Today, China hosts 90% of the production capacity for six key parts of the PV and battery storage value chain, according to a recent BloombergNEF report.

The chart below is from a separate but related BloombergNEF report on the same topic.

Source: BloombergNEF • Other parts of Asia includes Southeast and East Asia, excluding China. Data captures investments in factories that manufacture components and systems for lithium-ion batteries and solar PV. Factories producing wind blades and related components are not included. Figures represent capital spent on building the factories only and excludes expenses required to produce clean energy equipment.

The EU’s complicated funding regimes— although generous, like the EU’s €38 billion Innovation Fund—have confused and dissuaded clean energy industries from doing business in Europe for years. By comparison, the tax credits in the U.S. law are simpler and more attractive, Meyers said.

“In Europe, you have to hire a group of people to help you figure out where you can get the funding, because it’s dispersed through so many funds and you don’t know if you meet all criteria and how long it will take,” Meyers said.

The EU is trying to turn all of this around through its Green Deal Industrial Plan, which the European Commission, the EU’s executive arm, unveiled earlier this month.

The plan repackages several existing climate and energy initiatives and promises more legislation to enable faster permitting and easier financing to accelerate cleantech deployment.

The vision is to boost Europe’s competitiveness in the net-zero industry by simplifying red tape, making it easier for companies to access tax breaks, training workers on relevant skills and building new supply chains for raw materials through open trade agreements with resource-rich countries.

If done right, this may be enough “to turn the tide,” Nitter Havro wrote in a recent analysis.

Critics say the EU plan is not focused enough to have a major impact.

While the IRA identified key technologies to scale up, such as renewable hydrogen and batteries, the Commission’s plan is vague and touts technologic neutrality, said Julia Poliscanova, senior director for vehicles and e-mobility at the Brussels-based nonprofit Transport and Environment.

“If we don’t focus on two, three things we want to compete on, we will have already lost,” she said.

Poliscanova said adding fresh money to the pot is also important: “We are not saying we should put the same amount of money as the U.S. We already spend money on renewables, batteries—we just need to fill the gap.”

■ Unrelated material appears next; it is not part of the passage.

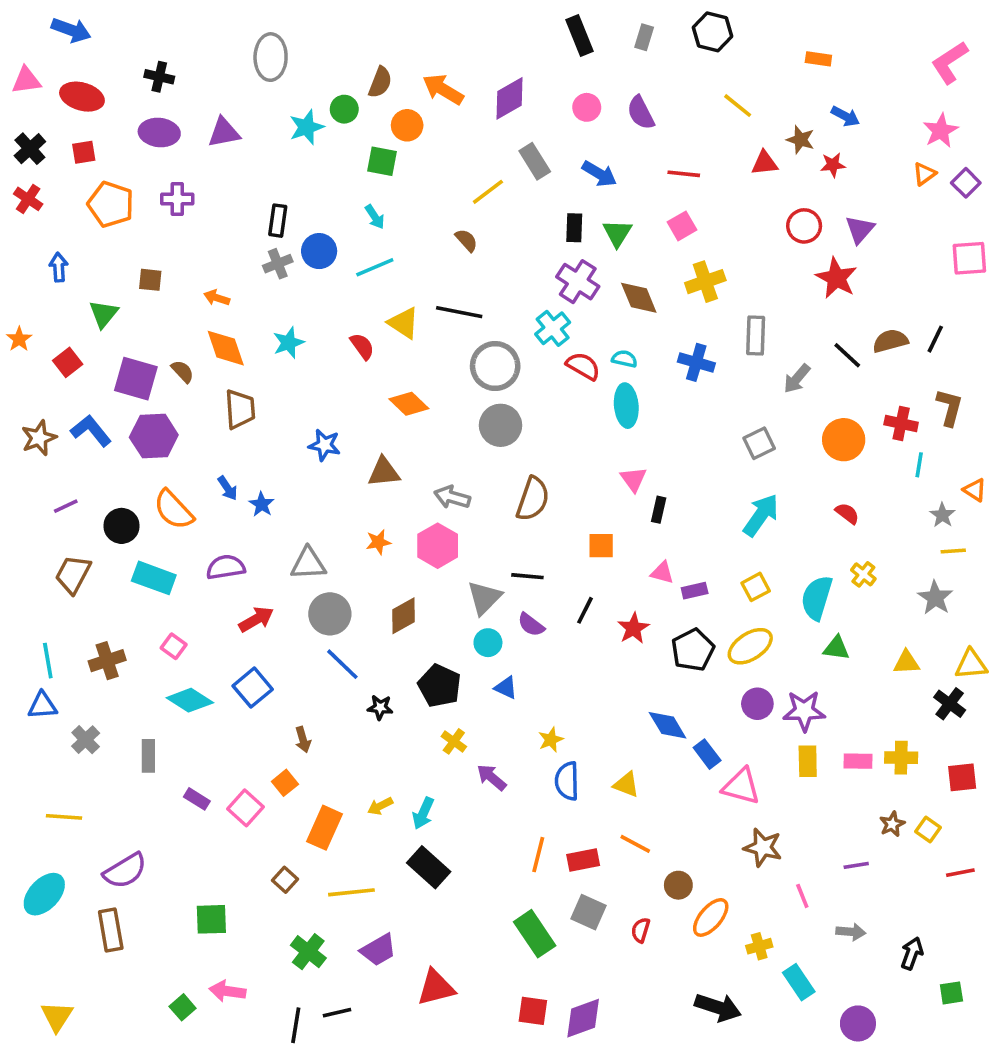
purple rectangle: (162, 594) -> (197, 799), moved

That’s where things get tricky.

EU leaders gave a general thumbs up to the Commission’s vision during a summit in Brussels last week, agreeing to “simpler, faster and more predictable” subsidy rules for cleantech, but also emphasizing those rules need to be “targeted, temporary and proportionate.”

The language reflects the wider tussle in recent weeks among EU capitals, with smaller members worrying softer state aid rules would give an unfair advantage to wealthier members with more money to throw at energy manufacturers, fragmenting the EU market.

In the coming months, the Commission will propose specific legislation to identify which cleantech sectors to prioritize, clarify funding options and lay out plans to build new trade partnerships around key minerals for cleantech manufacturing. The EU is also planning to launch an auction mechanism to fund renewable hydrogen production in the fall.

“It’s never been clearer that EU countries need to act decisively,” Nitter Havro said, and “if the EU can try to move in unison … then it absolutely has a chance to retain its competitiveness.”

What’s important, Meyers said, is for Europe to think long-term as it reenvisions its industrial future.

“Europe is surprisingly good at responding to crises,” he said, pointing to how the bloc handled the energy security crisis sparked by Russia’s invasion of Ukraine. “But what Europe has trouble focusing on is long-term competitiveness because it’s death by a thousand cuts and not a problem that needs to be addressed tomorrow.”